Cependant. Cependant la tendance devient-elle excessive dans la représentation d'un type de femme forte ? Je ne prétends pas tout voir ou tout lire, mais mon expérience personnelle me met trop souvent face à des personnages féminins auxquels je peine à m'identifier. Des chieuses, parce qu'être forte passe très -trop- souvent par avoir un caractère flamboyant, porté sur l'arrogance, l'agressivité et une certaine forme de suffisance. Ce qui est un modèle légitime, mais qui devient la norme de l'héroïne "badass". Une femme forte en fiction est souvent cantonnée à une personnalité très extravertie et qui force le passage. Je comprends la nécessité de ce modèle qui révolutionne les codes en reprenant par la force une place au soleil. Et j'adore certains de ces personnages ! Mais à force, eh bien je m'en lasse d'une part, et d'autre part, je ressens une impossibilité à m'identifier. Je finis par trouver dommageable et presque caricatural que la femme forte devienne un archétype aussi limité.
La force, ce n'est pas systématiquement parler fort. Frapper fort. Jurer. (même si bordel, une belle tirade fleurie parfois, ça détend !). Je finis par me demander si ce n'est pas une masculinisation à outrance de la femme forte ? Une femme n'a pas besoin de cocher les cases de ce que le public attend d'un héros masculin "classique" pour être forte. Du moins il me semble. Bien sûr, tout ceci est avant tout une histoire de ressenti personnel, mais j'avoue me sentir plus proche de personnages plus en retenue, et qui pour autant, sont des rocs. Pas de ceux que l'on jette à la figure, mais de ceux qui demeurent inébranlables dans la tempête.
Du coup, je ne résiste pas au plaisir de vous parler de ma femme forte préférée en fiction. En fait, de mon personnage de fiction féminin préféré tous supports, tous genres confondus : Ada, la protagoniste de la Leçon de Piano. Combien je trouve ce personnage bouleversant et inspirant ! Une femme qui a décidé de ne plus parler. C'est son "statement" face à la vie. Sa voix, c'est son piano, passionné, brillant, vibrant. Elle n'a aucune interaction vocale avec les autres personnages de l'histoire et pourtant, à aucun moment du film, elle n'est dominée. Ses gestes, ses regards, ses choix. Personne n'a le dessus sur elle. Son intériorité crève l'écran, sa sexualité affirmée est un pamphlet à elle seule. On pourra argumenter que la romance est déviante dans cette histoire, mais je pense que si cette déviance est perçue comme imposée, cela reste le choix d'Ada de s'y prêter et d'en tirer parti. Tout simplement parce que même lorsque les homme lui imposent leur présence physique, c'est toujours elle qui garde le dessus psychologiquement. Et qu'elle n'est pas "gentille". Il s'agit d'un film en costumes, dans un modèle social du XIXè siècle, et sa rébellion silencieuse est d'autant plus forte et plus marquante. Ada est un peu mon idole, dans l'univers de la fiction et à sa manière, je la trouve infiniment plus badass que bien des modèles extravertis et grande gueule. J'aimerais découvrir davantage de personnages comme elle... Il en faut pour tous les goûts, n'est-ce pas ?

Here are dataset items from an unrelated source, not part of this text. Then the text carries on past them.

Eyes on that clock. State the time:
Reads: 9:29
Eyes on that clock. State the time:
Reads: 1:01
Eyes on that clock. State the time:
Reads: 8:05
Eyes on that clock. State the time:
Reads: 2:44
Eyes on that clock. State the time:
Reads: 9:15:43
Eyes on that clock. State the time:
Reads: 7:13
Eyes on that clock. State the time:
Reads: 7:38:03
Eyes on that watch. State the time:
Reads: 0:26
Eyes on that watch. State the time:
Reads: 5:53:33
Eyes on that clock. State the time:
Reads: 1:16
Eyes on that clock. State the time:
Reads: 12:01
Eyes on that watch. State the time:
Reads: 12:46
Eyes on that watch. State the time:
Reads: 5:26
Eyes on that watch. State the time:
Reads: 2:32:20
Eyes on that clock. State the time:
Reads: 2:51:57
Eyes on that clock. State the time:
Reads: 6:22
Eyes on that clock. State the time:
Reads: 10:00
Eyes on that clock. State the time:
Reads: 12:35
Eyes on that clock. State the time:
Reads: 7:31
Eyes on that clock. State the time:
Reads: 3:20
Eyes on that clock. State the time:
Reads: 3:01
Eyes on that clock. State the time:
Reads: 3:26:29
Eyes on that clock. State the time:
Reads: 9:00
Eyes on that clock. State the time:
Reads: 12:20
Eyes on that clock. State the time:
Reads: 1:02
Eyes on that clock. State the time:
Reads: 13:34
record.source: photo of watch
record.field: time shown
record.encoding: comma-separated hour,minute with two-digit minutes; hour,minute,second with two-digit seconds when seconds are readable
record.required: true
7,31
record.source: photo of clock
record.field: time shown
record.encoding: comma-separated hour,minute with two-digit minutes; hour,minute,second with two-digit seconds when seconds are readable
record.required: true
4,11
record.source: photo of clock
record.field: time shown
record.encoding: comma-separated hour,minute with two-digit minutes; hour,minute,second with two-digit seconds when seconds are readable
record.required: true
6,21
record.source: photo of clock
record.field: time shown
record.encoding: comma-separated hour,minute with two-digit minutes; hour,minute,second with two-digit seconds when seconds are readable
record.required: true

Et vous ? Quel serait votre modèle de personnage féminin marquant ? Votre mesure étalon de la badassitude ?
J'en profite aussi pour vous dire que la première newsletter des Marcherêves est partie ce matin, si vous voulez partager des moments de réflexions, de délires, de célébration de l'imaginaire comme magie du quotidien, rejoignez-nous, le lien d'inscription est sur la page d'accueil du site. C'est gratuit, ça le restera et vous pouvez vous désabonner à tout moment !
A bientôt.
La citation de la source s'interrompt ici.